Autant d'armes puissantes qui doivent favoriser le développement, la croissance, l'innovation et l'audace.

Un diagnostic sérieux est nécessaire

Tout ceci n'est pour autant que peu efficace, insuffisant, voire trompeur, pour croire que cela suffira à le protéger comme une ligne Maginot digitale pour être de notre temps.
Je ne doute pas un seul instant que tous veulent sauver le soldat blessé, à terre, tellement faible d'impuissance devant ceux qui ont su s'adapter plus tôt, plus vite, et mieux, notamment certains compagnons d'arme, proches de lui, comme Iberia par exemple.
Il n'y a pas de solution miracle, encore mois de solutions dictées, imposées ou forcement contestées. Il n'y pas non plus de solutions où l'on s'enferme dans son bunker. En médecine, dans les cas graves, il n'y a pas de traitement efficace sans diagnostic fiable, expliqué et accepté en respectant le patient. A défaut le mauvais traitement, peut-être rejeté comme on l'a vu cette semaine, peut devenir un poison, et dans certain cas se révéler mortel.
Il faut, avant même toute solution et tout traitement, revenir d'urgence à la nécessité de poser un diagnostic sérieux, fait en équipe, à plusieurs, accepté par tous et impartial. La condition de survie du soldat passe par le partage et l'acceptation courageuse de ce diagnostic avec une information complète, respectueuse et précise

L'Etat doit faciliter le choses


Ensuite, mais ensuite seulement peut venir le temps des choix à mettre en œuvre. Il ne faut pas nier qu'ils peuvent être difficiles, nécessiter de l'aide extérieure, voire passer par une phase opératoire avec de la sueur et des larmes mais combien peut être belle la guérison.
Le soldat n'abandonnera pas ses camarades aux affres du chômage mais doit encore partager alors avec courage et lucidité la solidarité au sein de son escadron.
Alors de nouveau, le soldat Air France pourra repartir au combat, oubliant ses fantasmes ou ses arrogances du passé, fier de conquérir de nouvelles clientèles, de nouveaux marchés car si on veut qu'il puisse se rétablir encore faut-il lui écrire ce que sera son avenir.
Dans ce contexte, l'État n'est pas médecin, il n'est pas stratège du commerce, des choix de réseaux, ou des modèles d'exploitation.
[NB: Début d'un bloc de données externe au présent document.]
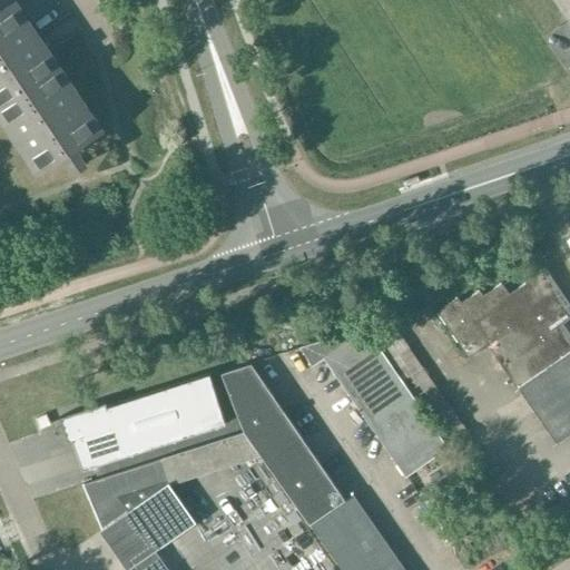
[(0,0),(0,115),(38,172),(99,130),(26,21),(52,3),(49,0),(0,0)]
Ce n'est pas, ce n'est plus son rôle ! Pour autant, il ne peut ignorer l'effort énorme que le soldat va devoir faire pour se soigner, pour s'en sortir, pour sauver sa peau. Il ne doit pas rendre cette mission encore plus difficile, plus compliqué car in fine l'État a aussi besoin de soldats.


Je suis le soldat Air Caraïbes, petit concurrent d'Air France, plutôt en bonne santé parce que je n'ai pas cru que le changement n'était que ponctuel mais au contraire devait être permanent, obstiné et partagé. Paradoxalement, je n'ai pas intérêt non plus à voir disparaitre, mon copain le soldat Air France car ce serait un terrible échec collectif pour notre pays béni des dieux en matière de transport aérien.